**TASK ITEM:**
From the line that contains "side table: none" down to the final line below, please repeat each line exactly and nothing more, with no pictures.

┄┄┄┄┄┄┄┄┄┄┄┄┄┄┄┄┄┄┄┄

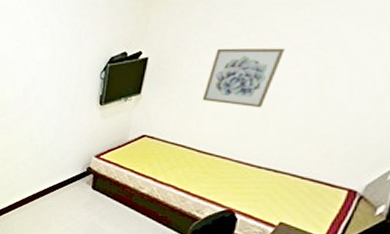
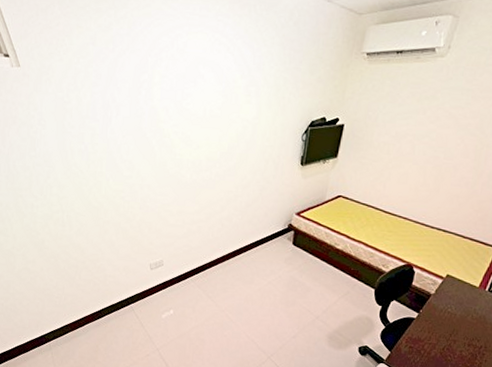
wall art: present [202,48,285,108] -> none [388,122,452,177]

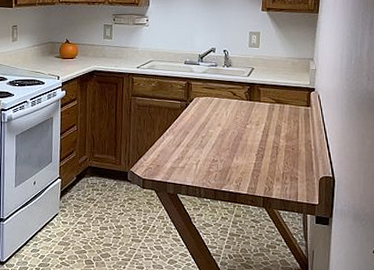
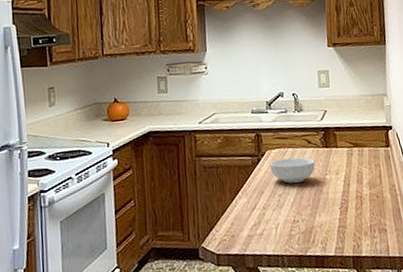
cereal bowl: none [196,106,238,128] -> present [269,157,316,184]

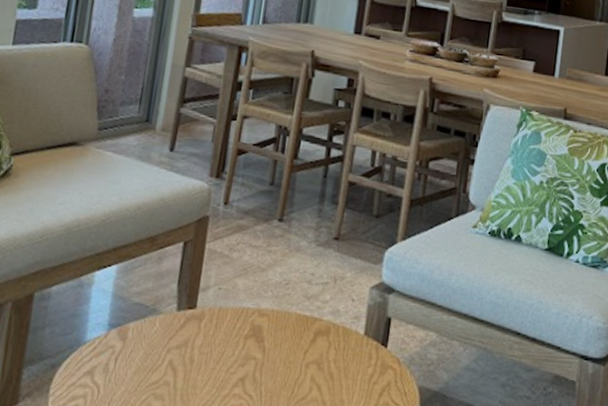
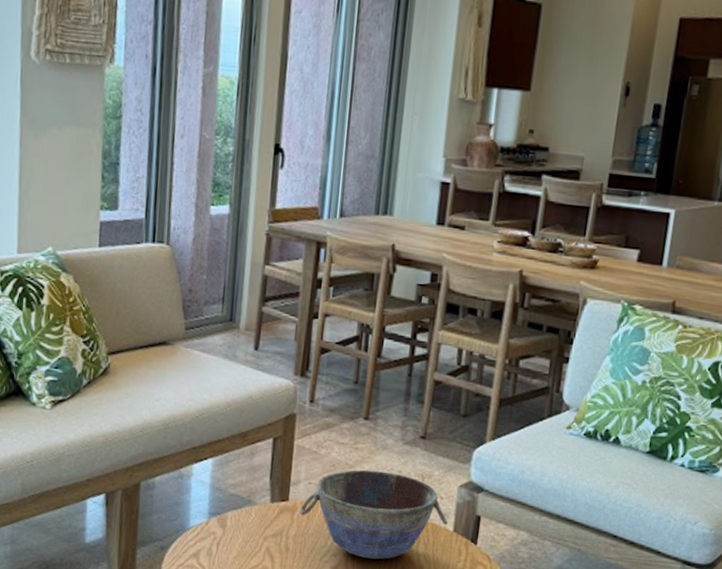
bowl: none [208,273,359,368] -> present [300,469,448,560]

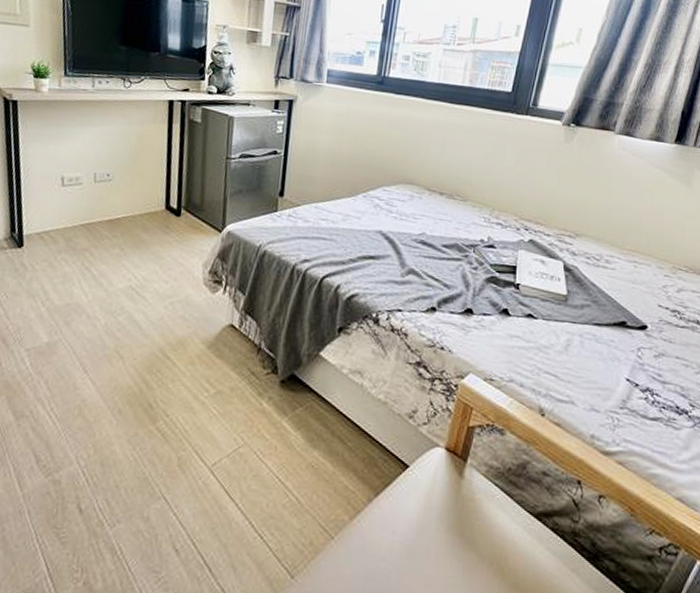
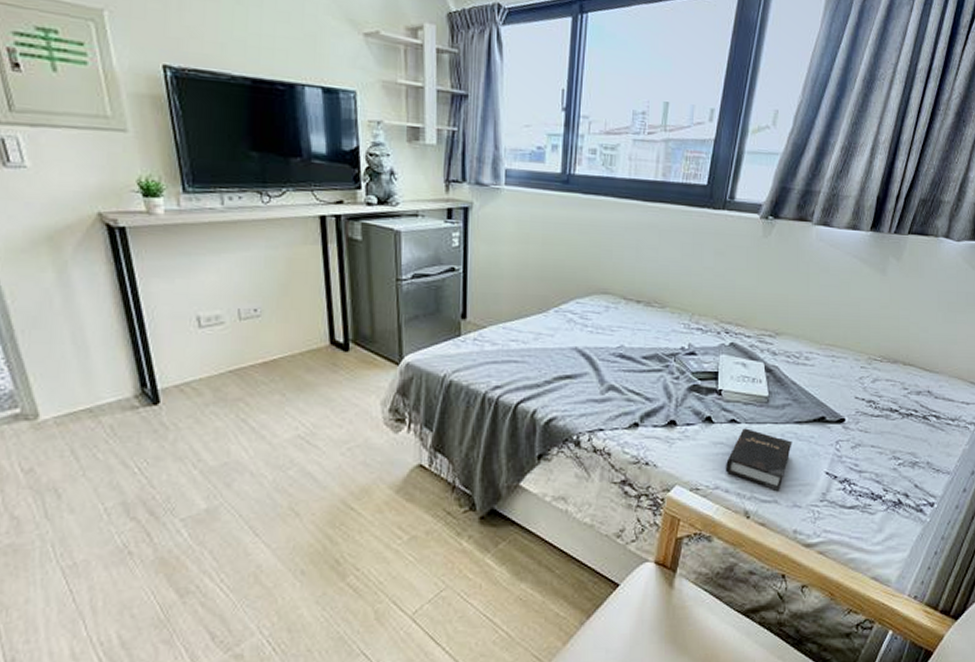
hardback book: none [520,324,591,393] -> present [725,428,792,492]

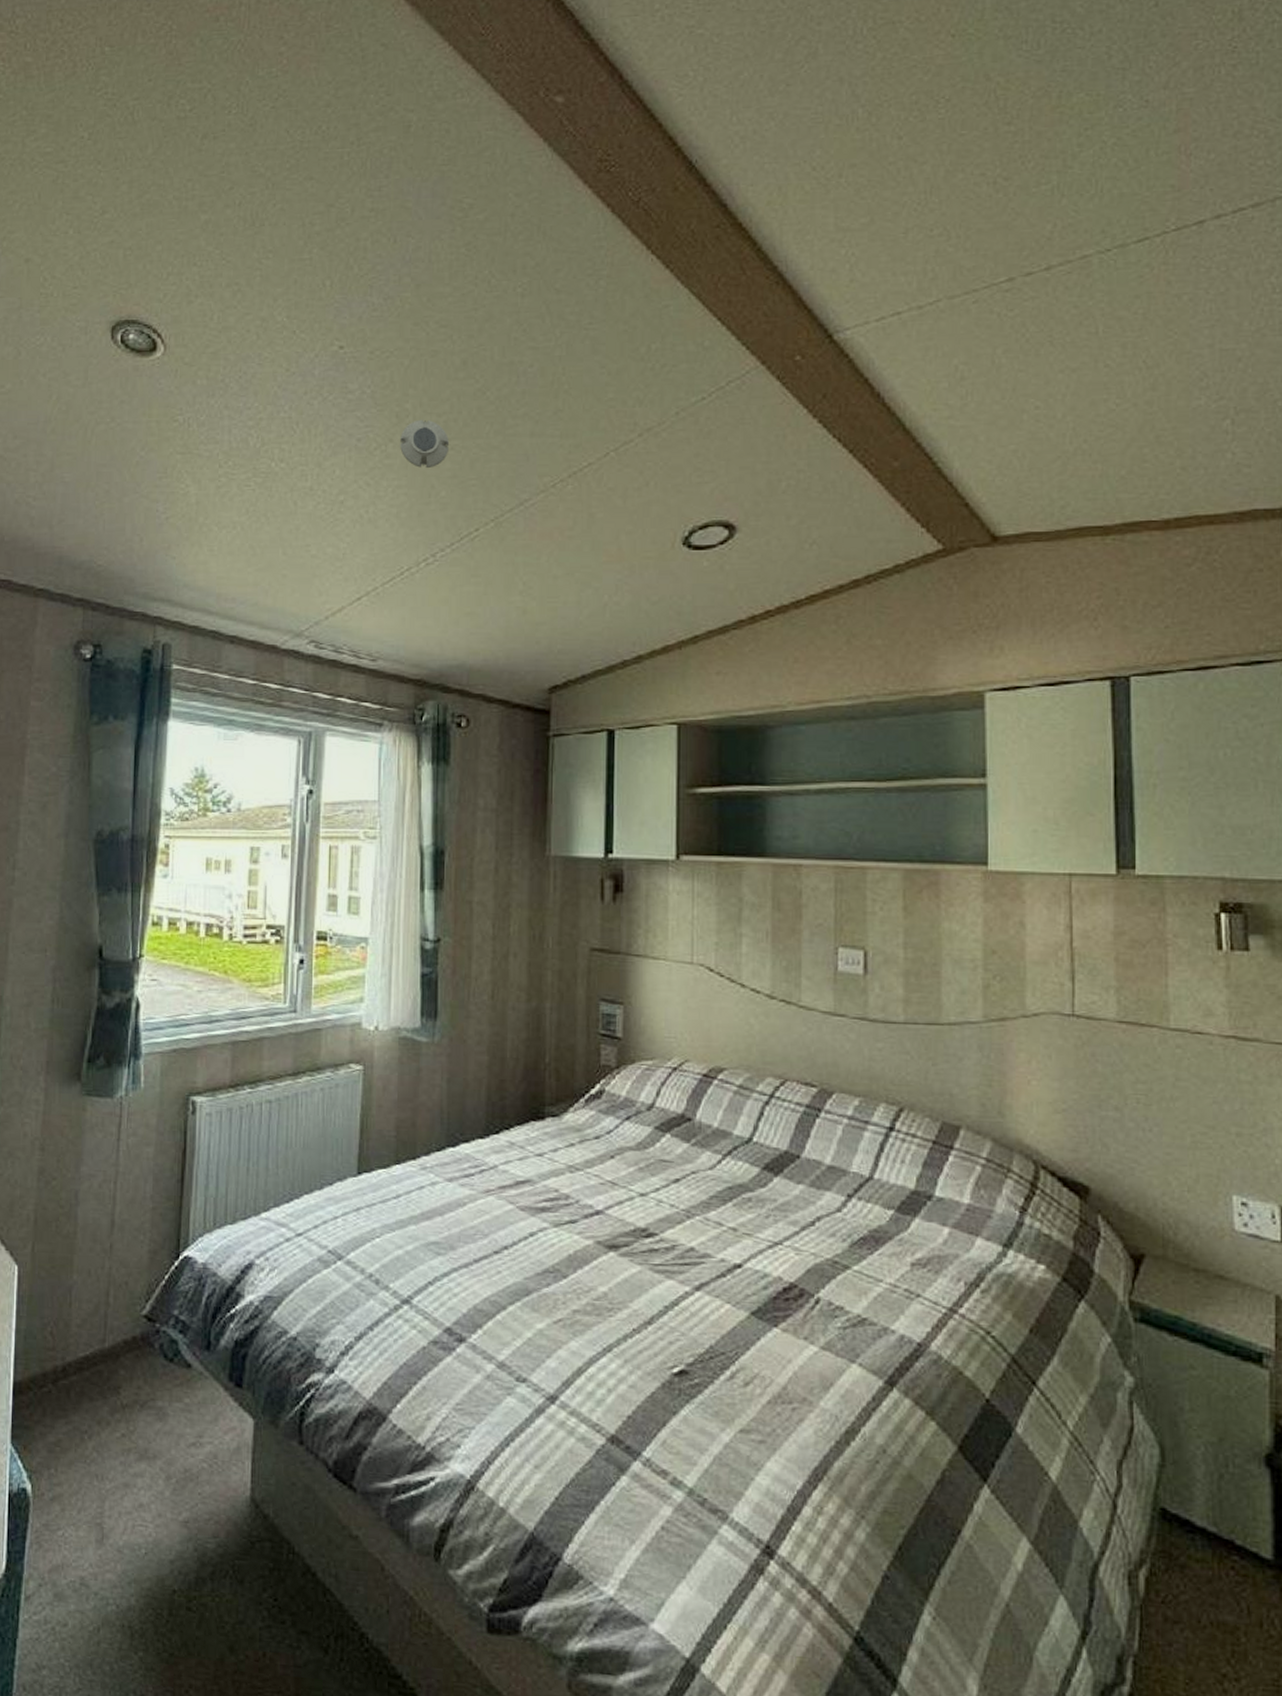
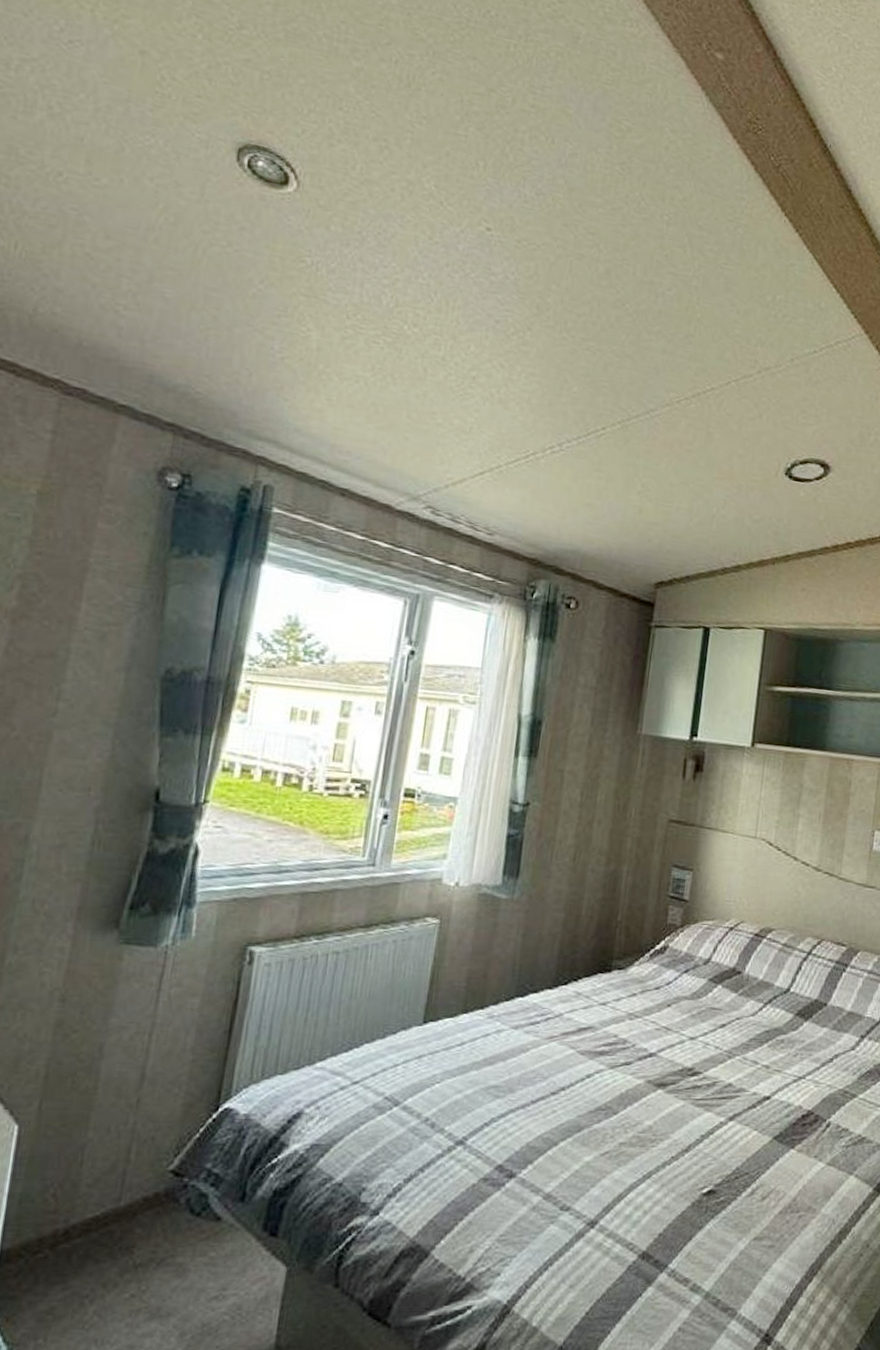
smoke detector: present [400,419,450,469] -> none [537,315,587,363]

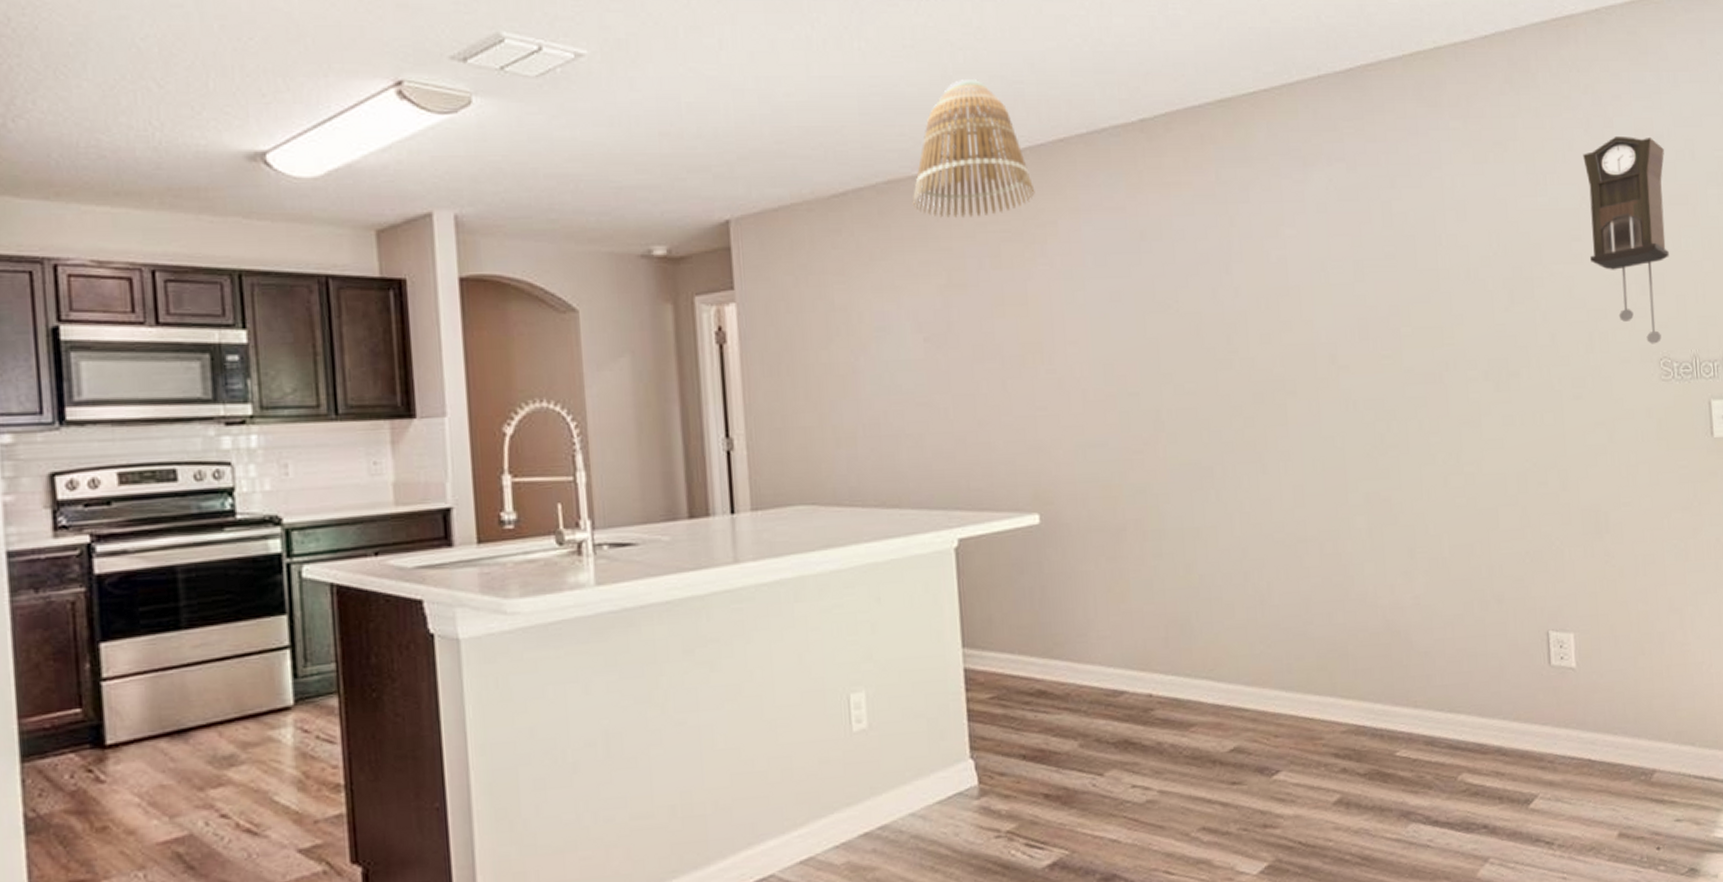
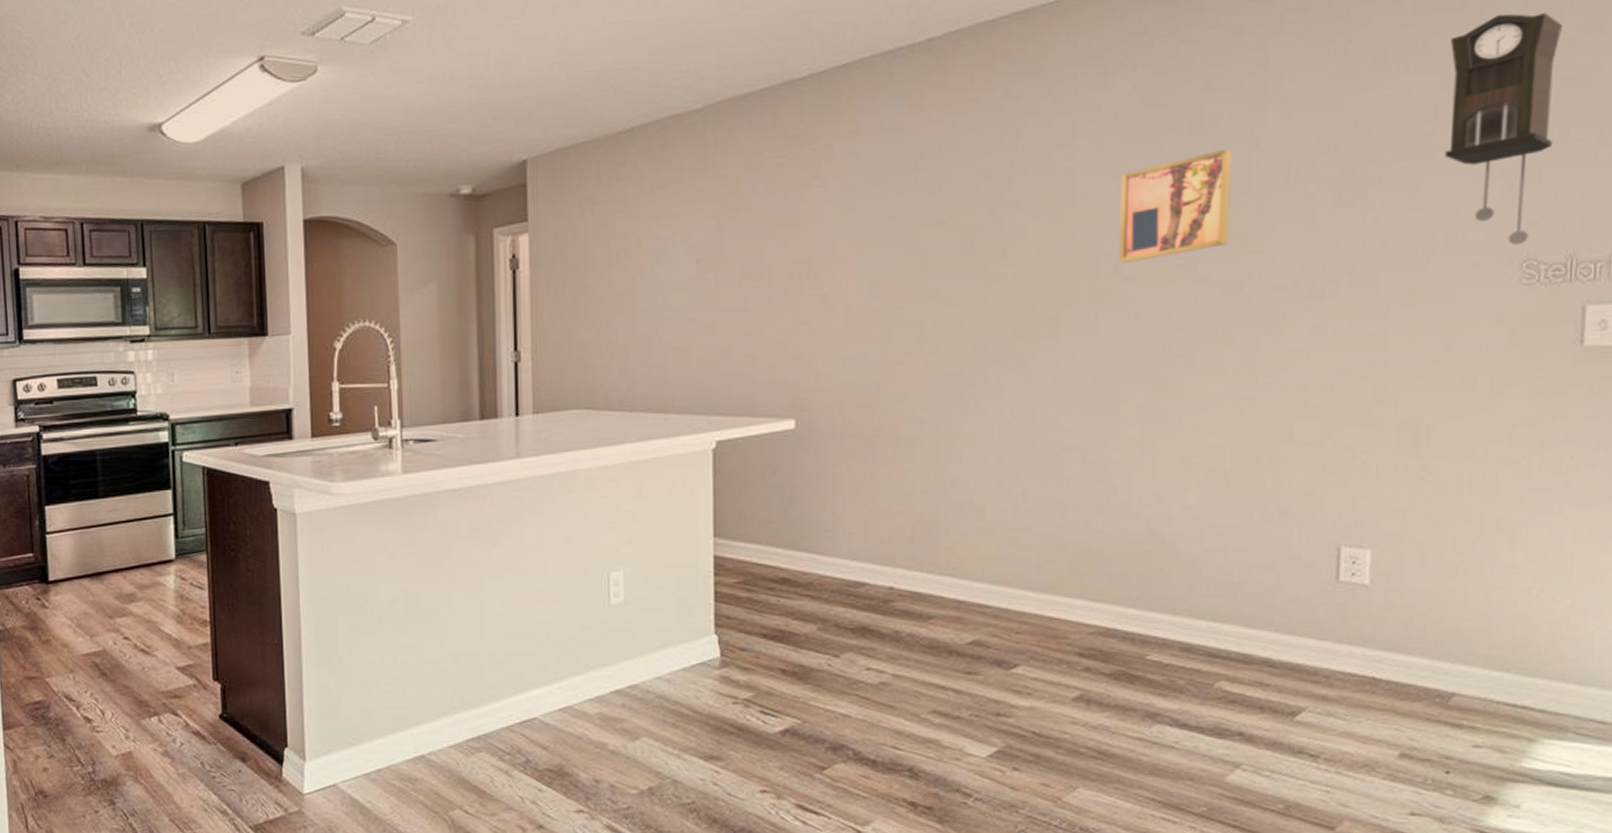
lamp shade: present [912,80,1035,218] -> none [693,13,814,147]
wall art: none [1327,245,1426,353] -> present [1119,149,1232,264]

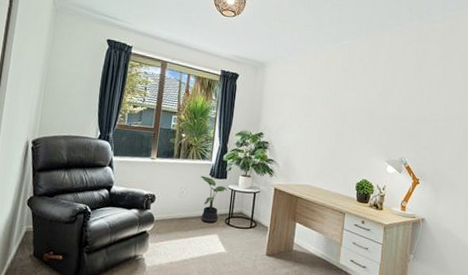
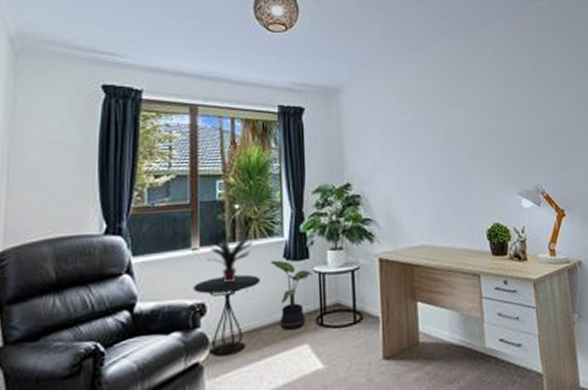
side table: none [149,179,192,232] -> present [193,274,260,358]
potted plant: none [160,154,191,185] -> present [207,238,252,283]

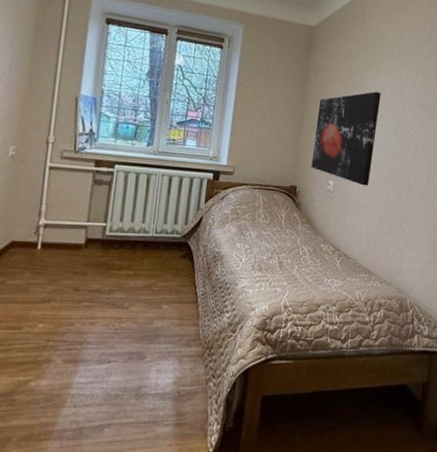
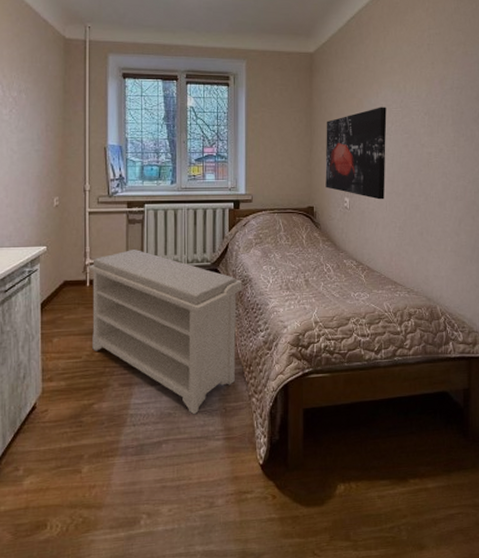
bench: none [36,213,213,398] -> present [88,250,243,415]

┄┄┄┄┄┄┄┄┄┄┄┄┄┄┄┄┄┄┄┄

**TASK ANSWER:**
side table: none [149,179,192,232] -> present [193,274,260,358]
potted plant: none [160,154,191,185] -> present [207,238,252,283]

bench: none [36,213,213,398] -> present [88,250,243,415]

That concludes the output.